Ian: This is the unhealthiest thing a Canadian has done since everything the mayor of Toronto has done.

Tee hee
posted by cacofonie at 7:52 PM on June 17, 2013


The Bloomburg kilt me dead I laughed so hard.
posted by Deoridhe at 10:16 PM on June 17, 2013


McDonalds is a grotesque mockery of anything that could ever be considered 'food'. That being said.. there was a time whereupon I would, if forced by fiat of my compatriots to eat there, order two double quarter pounders with nothing else on. Stripping a bun off each and spackling the burgers together with a packet each of salt and pepper (seriously), I would craft 'The Pounder With Cheese'. In this case, the 'pound' was taken as a verb, as in 'pounding it into your body'. I figured if I was going to have to eat at McDs, might as well make it as horrifying as possible.
posted by FatherDagon at 12:38 PM on June 18, 2013


FatherDagon: "That being said.. there was a time whereupon I would, if forced by fiat of my compatriots to eat there, order two double quarter pounders with nothing else on. Stripping a bun off each and spackling the burgers together with a packet each of salt and pepper (seriously), I would craft 'The Pounder With Cheese'."

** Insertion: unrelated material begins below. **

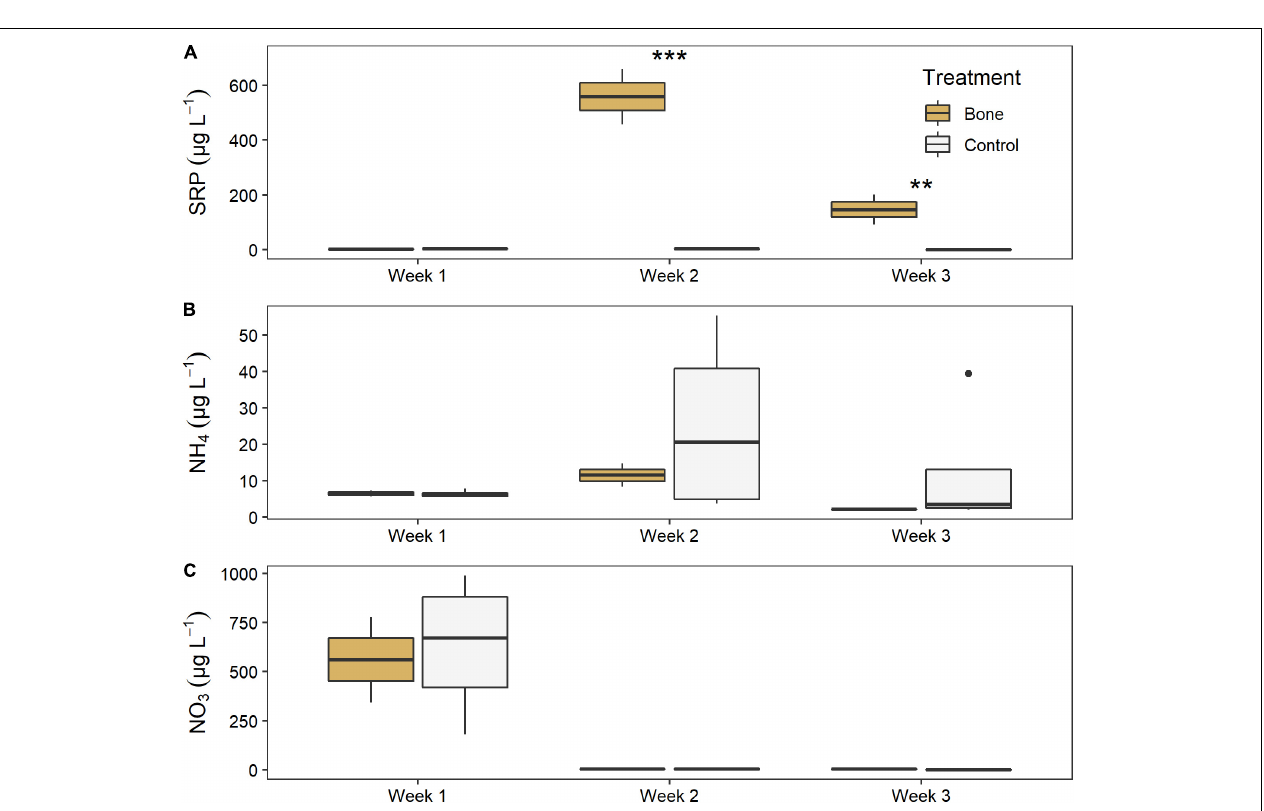
FIGURE 6 | Water column (A) soluble reactive phosphorus, (B) ammonium, and (C) nitrate in experimental streams with all gravel benthos (control treatment; n = 4) or half gravel-half bone benthos (bone treatment; n = 2) in Week 1, after equilibration and just before treatments were applied, and in Weeks 2 and 3 of the experiment. Asterisks indicate significant difference, where ** p < 0.01 and *** p < 0.001.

So.... a regular Double Quarter Pounder with Cheese, with the usual toppings, has over 1200mg of salt. That's more than half the daily recommended allowance. I don't know how much of that you lose by removing the pickle, bun, lettuce and tomato, but I can't imagine it's all that much of a savings. (Let's say around 200mg, because it includes a couple of pickle slices.) I wonder how much salt is in four patties.
posted by zarq at 12:56 PM on June 18, 2013 [1 favorite]


Looked it up. McDonald's Nutrition Facts (pdf). It's 1280mg of salt per sandwich.